What is being asked: The task calls for each record to be given again exactly.

Data extracts Block Start

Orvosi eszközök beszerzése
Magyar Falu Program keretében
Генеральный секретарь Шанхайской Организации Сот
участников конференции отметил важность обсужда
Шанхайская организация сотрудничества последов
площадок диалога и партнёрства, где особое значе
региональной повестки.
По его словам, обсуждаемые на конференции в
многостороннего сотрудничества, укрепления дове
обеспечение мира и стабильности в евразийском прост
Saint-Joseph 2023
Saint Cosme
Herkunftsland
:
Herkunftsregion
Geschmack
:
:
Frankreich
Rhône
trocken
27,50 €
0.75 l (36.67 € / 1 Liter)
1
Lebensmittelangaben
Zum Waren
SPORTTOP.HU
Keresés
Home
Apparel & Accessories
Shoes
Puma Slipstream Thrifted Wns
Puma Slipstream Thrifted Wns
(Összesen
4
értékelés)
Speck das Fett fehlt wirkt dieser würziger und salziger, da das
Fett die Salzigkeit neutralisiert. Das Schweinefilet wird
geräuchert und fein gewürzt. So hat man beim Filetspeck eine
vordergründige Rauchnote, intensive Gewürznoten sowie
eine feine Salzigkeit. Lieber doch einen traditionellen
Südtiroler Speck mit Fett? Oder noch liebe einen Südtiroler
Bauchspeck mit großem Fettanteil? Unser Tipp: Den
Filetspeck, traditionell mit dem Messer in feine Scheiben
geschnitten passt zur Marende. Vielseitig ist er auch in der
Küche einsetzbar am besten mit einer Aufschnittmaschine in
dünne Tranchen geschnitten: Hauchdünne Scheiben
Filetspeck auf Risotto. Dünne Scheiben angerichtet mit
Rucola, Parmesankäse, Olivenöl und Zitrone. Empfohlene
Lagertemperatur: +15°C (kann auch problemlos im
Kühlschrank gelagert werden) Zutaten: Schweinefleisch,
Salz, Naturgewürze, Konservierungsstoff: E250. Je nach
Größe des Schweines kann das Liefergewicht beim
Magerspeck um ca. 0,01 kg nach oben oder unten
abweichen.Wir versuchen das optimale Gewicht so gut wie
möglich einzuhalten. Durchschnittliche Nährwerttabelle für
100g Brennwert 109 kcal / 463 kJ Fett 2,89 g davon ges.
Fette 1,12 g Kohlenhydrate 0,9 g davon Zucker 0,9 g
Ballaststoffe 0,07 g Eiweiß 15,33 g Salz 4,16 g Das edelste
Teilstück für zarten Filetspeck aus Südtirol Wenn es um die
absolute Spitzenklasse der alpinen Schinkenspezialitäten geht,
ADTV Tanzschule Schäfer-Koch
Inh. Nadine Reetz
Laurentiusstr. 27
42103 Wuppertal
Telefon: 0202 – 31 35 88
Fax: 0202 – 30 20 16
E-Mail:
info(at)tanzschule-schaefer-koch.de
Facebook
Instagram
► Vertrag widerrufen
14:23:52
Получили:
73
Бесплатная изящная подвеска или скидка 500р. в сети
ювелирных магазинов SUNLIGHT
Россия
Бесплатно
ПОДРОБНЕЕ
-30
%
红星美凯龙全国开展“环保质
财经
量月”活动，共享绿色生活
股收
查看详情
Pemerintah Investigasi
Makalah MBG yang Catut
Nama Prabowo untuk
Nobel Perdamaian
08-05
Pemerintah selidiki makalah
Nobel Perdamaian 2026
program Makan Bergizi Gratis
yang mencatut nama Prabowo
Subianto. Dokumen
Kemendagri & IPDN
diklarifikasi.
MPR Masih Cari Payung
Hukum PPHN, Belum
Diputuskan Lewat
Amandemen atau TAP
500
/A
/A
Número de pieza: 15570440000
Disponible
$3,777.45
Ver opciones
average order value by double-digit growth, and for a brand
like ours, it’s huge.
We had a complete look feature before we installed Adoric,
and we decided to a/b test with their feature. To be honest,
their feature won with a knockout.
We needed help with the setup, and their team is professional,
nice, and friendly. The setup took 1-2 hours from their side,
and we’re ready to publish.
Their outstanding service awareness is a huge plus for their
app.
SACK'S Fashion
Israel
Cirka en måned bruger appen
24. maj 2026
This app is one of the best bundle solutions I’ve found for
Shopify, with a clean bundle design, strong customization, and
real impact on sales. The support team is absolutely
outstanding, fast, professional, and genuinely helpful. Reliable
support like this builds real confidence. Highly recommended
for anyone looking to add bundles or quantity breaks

Data extracts Block End

Answer to this problem:
Orvosi eszközök beszerzése
Magyar Falu Program keretében
Генеральный секретарь Шанхайской Организации Сот
участников конференции отметил важность обсужда
Шанхайская организация сотрудничества последов
площадок диалога и партнёрства, где особое значе
региональной повестки.
По его словам, обсуждаемые на конференции в
многостороннего сотрудничества, укрепления дове
обеспечение мира и стабильности в евразийском прост
Saint-Joseph 2023
Saint Cosme
Herkunftsland
:
Herkunftsregion
Geschmack
:
:
Frankreich
Rhône
trocken
27,50 €
0.75 l (36.67 € / 1 Liter)
1
Lebensmittelangaben
Zum Waren
SPORTTOP.HU
Keresés
Home
Apparel & Accessories
Shoes
Puma Slipstream Thrifted Wns
Puma Slipstream Thrifted Wns
(Összesen
4
értékelés)
Speck das Fett fehlt wirkt dieser würziger und salziger, da das
Fett die Salzigkeit neutralisiert. Das Schweinefilet wird
geräuchert und fein gewürzt. So hat man beim Filetspeck eine
vordergründige Rauchnote, intensive Gewürznoten sowie
eine feine Salzigkeit. Lieber doch einen traditionellen
Südtiroler Speck mit Fett? Oder noch liebe einen Südtiroler
Bauchspeck mit großem Fettanteil? Unser Tipp: Den
Filetspeck, traditionell mit dem Messer in feine Scheiben
geschnitten passt zur Marende. Vielseitig ist er auch in der
Küche einsetzbar am besten mit einer Aufschnittmaschine in
dünne Tranchen geschnitten: Hauchdünne Scheiben
Filetspeck auf Risotto. Dünne Scheiben angerichtet mit
Rucola, Parmesankäse, Olivenöl und Zitrone. Empfohlene
Lagertemperatur: +15°C (kann auch problemlos im
Kühlschrank gelagert werden) Zutaten: Schweinefleisch,
Salz, Naturgewürze, Konservierungsstoff: E250. Je nach
Größe des Schweines kann das Liefergewicht beim
Magerspeck um ca. 0,01 kg nach oben oder unten
abweichen.Wir versuchen das optimale Gewicht so gut wie
möglich einzuhalten. Durchschnittliche Nährwerttabelle für
100g Brennwert 109 kcal / 463 kJ Fett 2,89 g davon ges.
Fette 1,12 g Kohlenhydrate 0,9 g davon Zucker 0,9 g
Ballaststoffe 0,07 g Eiweiß 15,33 g Salz 4,16 g Das edelste
Teilstück für zarten Filetspeck aus Südtirol Wenn es um die
absolute Spitzenklasse der alpinen Schinkenspezialitäten geht,
ADTV Tanzschule Schäfer-Koch
Inh. Nadine Reetz
Laurentiusstr. 27
42103 Wuppertal
Telefon: 0202 – 31 35 88
Fax: 0202 – 30 20 16
E-Mail:
info(at)tanzschule-schaefer-koch.de
Facebook
Instagram
► Vertrag widerrufen
14:23:52
Получили:
73
Бесплатная изящная подвеска или скидка 500р. в сети
ювелирных магазинов SUNLIGHT
Россия
Бесплатно
ПОДРОБНЕЕ
-30
%
红星美凯龙全国开展“环保质
财经
量月”活动，共享绿色生活
股收
查看详情
Pemerintah Investigasi
Makalah MBG yang Catut
Nama Prabowo untuk
Nobel Perdamaian
08-05
Pemerintah selidiki makalah
Nobel Perdamaian 2026
program Makan Bergizi Gratis
yang mencatut nama Prabowo
Subianto. Dokumen
Kemendagri & IPDN
diklarifikasi.
MPR Masih Cari Payung
Hukum PPHN, Belum
Diputuskan Lewat
Amandemen atau TAP
500
/A
/A
Número de pieza: 15570440000
Disponible
$3,777.45
Ver opciones
average order value by double-digit growth, and for a brand
like ours, it’s huge.
We had a complete look feature before we installed Adoric,
and we decided to a/b test with their feature. To be honest,
their feature won with a knockout.
We needed help with the setup, and their team is professional,
nice, and friendly. The setup took 1-2 hours from their side,
and we’re ready to publish.
Their outstanding service awareness is a huge plus for their
app.
SACK'S Fashion
Israel
Cirka en måned bruger appen
24. maj 2026
This app is one of the best bundle solutions I’ve found for
Shopify, with a clean bundle design, strong customization, and
real impact on sales. The support team is absolutely
outstanding, fast, professional, and genuinely helpful. Reliable
support like this builds real confidence. Highly recommended
for anyone looking to add bundles or quantity breaks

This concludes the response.